Em verdade, gosto da noite. Quando posso mergulhar em seu azul profundo, ao lado de peixes trissílabos que banham-se em água tônica. Passear em meio a corais de estrelas sem medo de me ferir. Enfim descansar embalada por seus lençóis quentes, calculando o tempo através de minha pulsação. Água negra e pura me cercando, sem fazer meus olhos arderem. E um oceano de cores estático, imaginário, surreal bem à minha frente, na espera para ser explorado e modelado em forma de sonho.

domingo, 7 de junho de 2009

Azul

Gosto dos dias em que sinto meu coração batendo em mais de um lugar. Gosto muito, também, de dias frios. Dos primeiros, porque posso ter certeza de que meu coração não parou. E dos frios, porque posso senti-lo quente em meu peito, o que comprova sua existência.

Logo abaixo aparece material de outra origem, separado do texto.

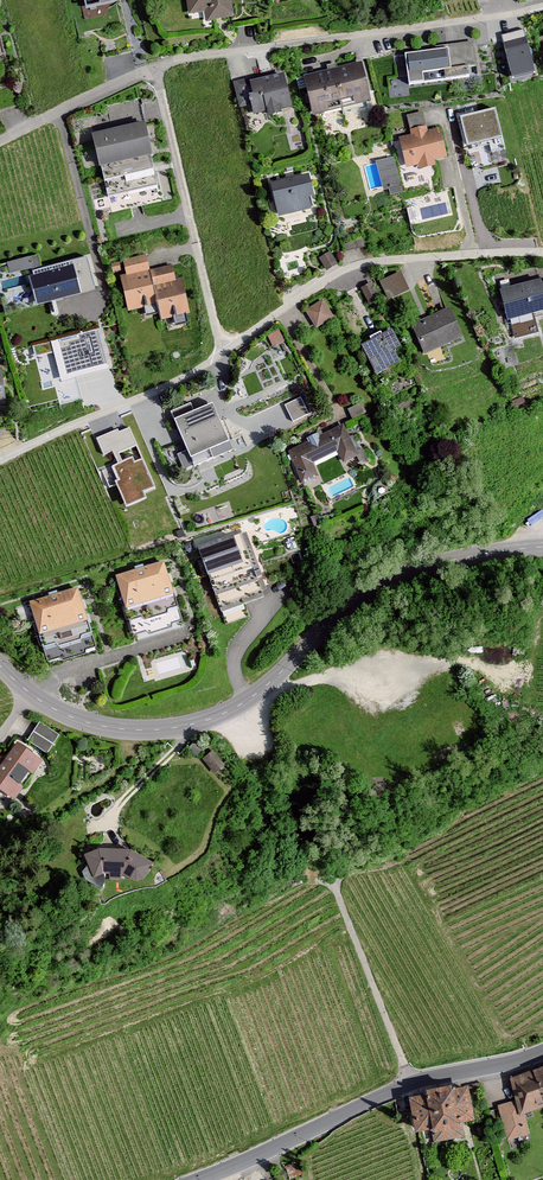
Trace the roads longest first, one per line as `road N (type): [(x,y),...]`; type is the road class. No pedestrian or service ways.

quarta-feira, 3 de junho de 2009

Andando em vão pela sala, podia ouvir o som das patas do cachorro, que corria no andar de cima, e de dois saltos ambulantes. Mesmo que o apartamento não seja grande, consigo me perder com facilidade, e as coisas úteis sempre estão escondidas quando mais preciso delas. Corro de volta para o quarto em busca de um caderno; abro uma das gavetas e encontro livros (ah, a falta que faz uma estante!) onde ele deveria estar. E a situação só fica mais tensa, uma vez que os livros, com seu doce perfume, me distraem. Demoro algum tempo para retomar meu objetivo inicial: encontrar meus curativos, feitos com papel e tinta – muita tinta.
Não são raras as vezes que me encontro com vontade de escrever, mas o choque maior costuma acontecer à noite. Então eu sangro - às vezes o bastante pra molhar o travesseiro. Acredito sofrer de verbofilia; afinal, nem papel nem tinta curaram por completo meu derramamento de palavras, embora sirvam como curativo, controlando-o e auxiliando no difícil processo de cicatrização. O problema fica ainda pior quando não os encontro e termino por sofrer um derrame, palavras a inundar minha mente, encharcando-a por completo. Nesses casos, só posso recorrer a tranqüilizantes naturais, acelerando um relógio biológico já fora de controle. E muitas vezes, torço para que palavras, idéias, sua cor e cheiro de ferro venham a invadir, também, meus sonhos.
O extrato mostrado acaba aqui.